Io chiesi subito: «Perché, perché, perché?» visto che non mi si poteva dire: «Perché sei stata maleducata, perché hai fatto una cosa gravissima». Ecco, io mi ricordo come un flash proprio questi minuti e gli sguardi di coloro che mi amavano e che mi dovevano dire che io ero stata espulsa «perché siamo ebrei e ci sono delle nuove leggi, per cui gli ebrei non possono più fare questo… questo… questo… questo».
Se uno di voi un giorno che non sa cosa fare e avrà voglia di leggere a fondo che cosa sono state le leggi razziali fasciste, in effetti troverà che una delle cose più crudeli fu quella di far sentire i bambini invisibili.
Senza nome
Entrammo nella prima baracca, noi così, coi nostri vestiti come eravamo scesi da quel treno e lì cominciammo a capire. Tutti dovevamo dimenticare il nostro nome. Ora, per tutti noi il nome è una cosa importante, in particolare nella tradizione ebraica: ogni uomo ha un nome. No. «Dimenticate il vostro nome, non interessa a nessuno. Da ora in poi sarete numeri» ci dissero. Ci venne tatuato un numero sul braccio così ben fatto che dopo tanti anni anche il mio si legge perfettamente: 75190.
«Imparatelo subito in tedesco perché è questione di vita o di morte rispondere immediatamente al comando!». Ci fu veramente chi nei primi giorni morì per essere stato sordo e muto alla lingua nazista, per non aver risposto al richiamo del proprio numero.
La scelta di un attimo
Mi camminava vicino il comandante dell’ultimo campo. Era un uomo alto, elegante: si mise in mutande (…), buttò via la divisa, buttò via la pistola. Era per terra la sua pistola. Io non ero quella che sono oggi, mi ero nutrita di odio e di vendetta. Lasciando la mano sacra di mio padre, giorno dopo giorno, ero diventata un’altra, quella che loro volevano che io diventassi: un essere insensibile che sognava odio e vendetta. Pensai: io adesso raccolgo questa pistola, che avevo tanto visto usare, e gli sparo, perché mi sembrava proprio il giusto finale di quel periodo incredibile di cui ero stata testimone.
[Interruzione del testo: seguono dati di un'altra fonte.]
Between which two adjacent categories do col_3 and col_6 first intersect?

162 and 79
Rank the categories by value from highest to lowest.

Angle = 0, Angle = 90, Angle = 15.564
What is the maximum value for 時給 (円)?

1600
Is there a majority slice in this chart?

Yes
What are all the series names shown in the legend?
Quel giorno fu un attimo, un attimo importantissimo, decisivo nella mia vita: perché ho capito che mai per nessun motivo al mondo io avrei potuto uccidere qualcuno. Che non ero come il mio assassino. Non ho raccolto quella pistola e in quel momento sono diventata quella donna libera e quella donna di pace con cui ho convissuto fino ad adesso.